> **SUPPLIED TEXT**:
◇ ◇ ◇ ◇ ◇
The first production run of 100 CLS
speakers was built and quickly sold to a hungry market.
Materials for larger production runs were purchased.
Then it all came apart - literally: the parts just wouldn't
hold together under operating conditions and the speakers
were coming back. Sanders saw his dream crumbling. The
product he had bet his company on was a bust.
Late one night, alone in his small
factory in an old industrial building, Sanders faced
the end. There was no way out, the company was ruined.
Leaning against a post next to a stack of CLS drivers,
Sanders closed his eyes and wept in frustration. After
a few moments, he opened his eyes and looked down at
the trail his tears traced along the perfectly curved
drivers and saw the answer. What if the outside edges
of the driver was flattened slightly so that only the
center portion was perfectly curved? It would be a compromise,
true, but it might work.
"Sanders
faced the end. After a few moments,
he opened his eyes and looked down at the trail his
tears traced along the perfectly curved
drivers and saw the answer."
And it did. More than that, it saved
the company. The newly shaped panels held up under stress,
the CLS was quickly discovered by adoring reviewers,
sales exploded and MartinLogan soared.
Today, that old factory is the MartinLogan
shop where speaker cabinets are built and painted under
the rigorous control of Steve Glass, who has a Masters
degree in a material technology. Just one small part
of the MartinLogan machine, the cabinet shop is a microcosm
of Sanders' modern company. High technology is pressed
into service each day as Glass devises new ways to build
and finish the cabinets to higher standards with greater
efficiency.
The business office, electrostatic
manufacturing center and final assembly facility are
located across town. Sanders runs the company as a paradigm
of modern business thought. His success proves that empowering
employees can and does work. Next to his office, his
chief electronics designer Joe Vojtko works on next year's
model. Chuck Stewart runs the day-to-day operations of
building and shipping speakers while his son, Mike, is
in charge of advertising and inside sales. Although Sanders
is involved in every part of his business, his managers
and, in turn, employees are encouraged to take the initiative
and make decisions. And they're rewarded when their ideas
make a profitable difference.
Until recently, Sanders was the sole
industrial designer of each MartinLogan speaker. Last
year, David Allen an industrial designer from PP&G,
joined the company. His work can be seen in Martin-Logan's
new superspeaker system, the Statement. The new Statement
is more than its 7-foot tall 18-inch wide electrostatic
driver. There is a line of 6-inch cone drivers on a thin "mast" that
stands alongside the panel and a set of big sub-woofers
in separate structures to handle big bass (down to 6Hz).
◇ ◇ ◇ ◇ ◇
> **ASSIGNMENT 1**: In the MartinLogan article, who handles advertising and inside sales?
> **ASSIGNMENT 2**: Retype the MartinLogan article word for word, from "And it did." to "and MartinLogan soared.".
◇ ◇ ◇ ◇ ◇
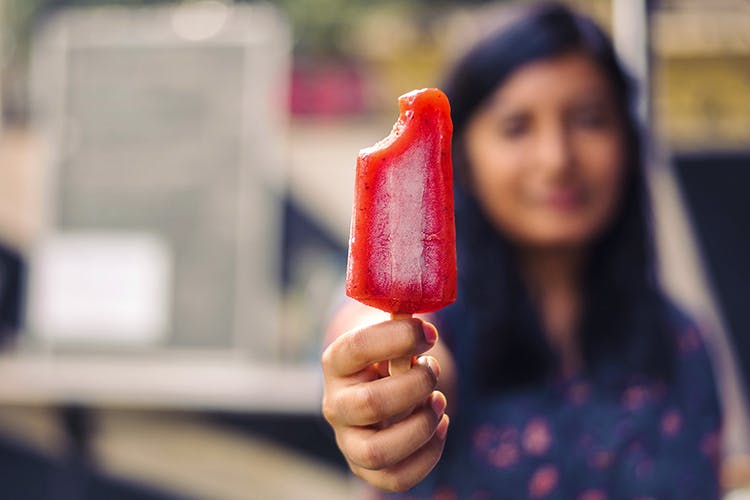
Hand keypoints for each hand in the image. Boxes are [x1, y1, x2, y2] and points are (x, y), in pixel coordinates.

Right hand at [321, 317, 448, 492]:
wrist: (377, 389)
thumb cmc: (389, 359)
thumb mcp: (391, 338)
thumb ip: (402, 329)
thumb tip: (420, 319)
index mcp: (336, 363)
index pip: (356, 348)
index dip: (397, 339)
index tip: (428, 333)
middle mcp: (335, 404)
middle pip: (371, 405)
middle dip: (415, 386)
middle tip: (433, 370)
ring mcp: (348, 441)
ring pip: (379, 451)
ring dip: (421, 426)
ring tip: (438, 401)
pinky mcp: (366, 468)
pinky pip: (396, 478)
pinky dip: (428, 455)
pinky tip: (440, 427)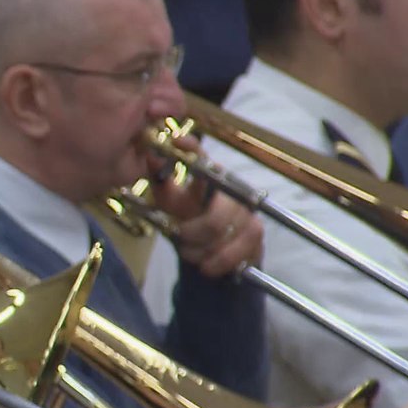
◇ ◇ ◇ ◇ ◇
> **EXPECTED ANSWER 1**: Mike, the son of Chuck Stewart, is in charge of advertising and inside sales.

> **EXPECTED ANSWER 2**:
And it did. More than that, it saved
the company. The newly shaped panels held up under stress,
the CLS was quickly discovered by adoring reviewers,
sales exploded and MartinLogan soared.